One thing that makes ants unusual in this conversation is that the vast majority of ants you’ll ever see are female. Workers, soldiers, and foragers are all female. Males exist almost exclusively to mate with queens during brief mating flights, and they die shortly after. So the everyday social life of an ant colony is already an all-female affair, with females grooming, feeding, and physically interacting with other females constantly.

Some of these interactions blur the line between social behavior and sexual behavior. In certain species, workers have remarkable reproductive flexibility. When a queen dies or is removed, some workers can activate their ovaries and begin laying eggs. In the most extreme cases, workers called “gamergates” take over the queen’s reproductive role entirely. In species like the Indian jumping ant, these reproductive workers mate sexually and produce both male and female offspring. Dominance hierarchies among workers determine who gets to reproduce, with other workers actively policing any unauthorized egg-laying by attacking or intimidating the offender until her ovaries stay undeveloped.

These power struggles involve intense physical contact between females, including behaviors that overlap with mating rituals. Whether you’d call that “sexual” depends on how broadly you define the term.

Queens That Partner With Other Queens

Perhaps the closest thing to a same-sex partnership in ants is cooperative colony founding between queens. In many species, newly mated queens strike out alone to start a colony. But in species with polygyne tendencies (meaning colonies that tolerate multiple queens), unrelated queens actively seek each other out and found colonies together.

Research on fire ants and related species found that these cooperative queens are genuinely attracted to one another. They cluster together, share the labor of raising the first generation of workers, and maintain their partnership for months after workers emerge. In one experiment, 72% of cooperatively founded colonies still had at least one queen alive after five months. Colonies co-founded by cooperative queens were about five times more likely to still have both a brood and all founding queens alive compared to colonies started by queens that typically go it alone.

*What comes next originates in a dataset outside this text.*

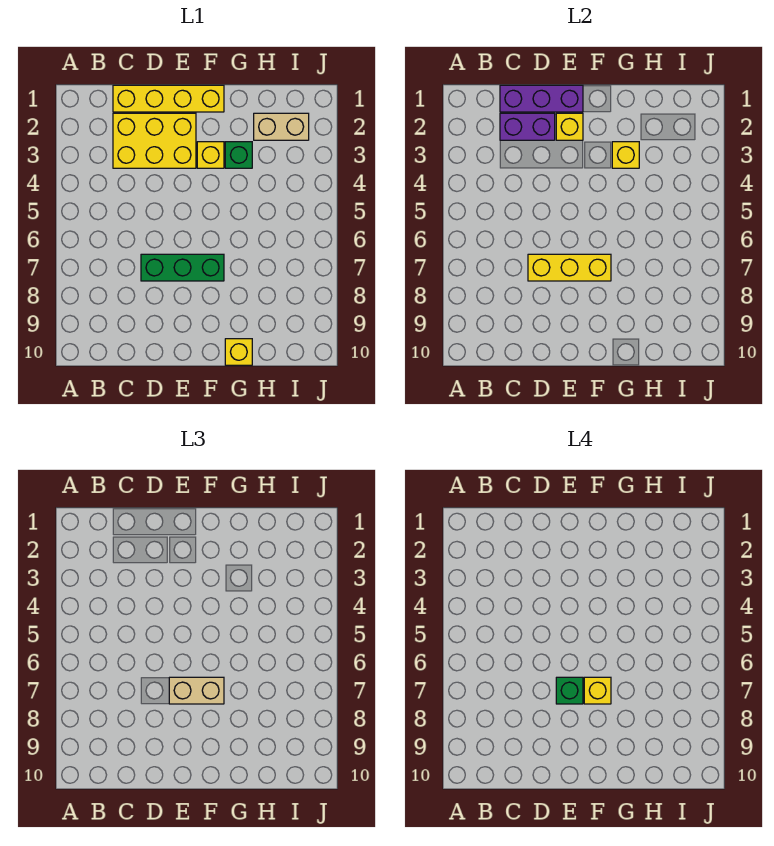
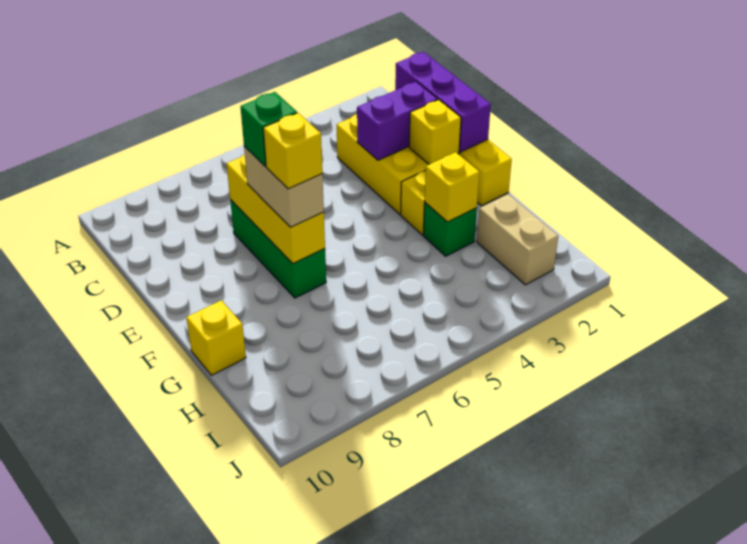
purple brick C2:D2 level 2 -> purple brick D2:D3 level 2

These aren’t sexual pairings in a reproductive sense. Both queens have already mated with males. But they are voluntary, long-term, same-sex partnerships between unrelated individuals who chose each other over solitude, and the arrangement gives their colonies a measurable survival advantage.

Why “Gay” Doesn’t Quite Fit

Sexual orientation, as humans experience it, involves identity, attraction, and consistent preference over time. An ant’s nervous system doesn’t support that kind of internal experience. Ants operate primarily through chemical signals, responding to pheromones and cuticular hydrocarbons that coat every individual’s exoskeleton. Their “decisions” about who to mount, groom, or cooperate with are driven by these chemical cues and by the immediate social context, not by stable individual preferences.

This is why entomologists use the clinical term “same-sex sexual behavior” rather than calling insects gay or homosexual. The field has moved away from anecdotal descriptions partly to avoid anthropomorphism, the tendency to project human experiences onto animals. Decades of bias against narrative accounts of animal behavior mean that unusual behaviors like SSB have likely been underreported, especially in less-studied groups like ants.

That said, the behavior is real, it’s common, and it appears to serve genuine biological functions rather than being a simple glitch in sex recognition. Ants engage in same-sex mounting, form same-sex cooperative bonds, and live in societies where female-female physical intimacy is the norm. Whether that counts as “gay” depends entirely on what you mean by the word. If you mean exclusive, lifelong attraction to the same sex as a core part of identity, then no. If you mean same-sex sexual and social behavior that occurs naturally and repeatedly across species, then ants have been doing it for millions of years.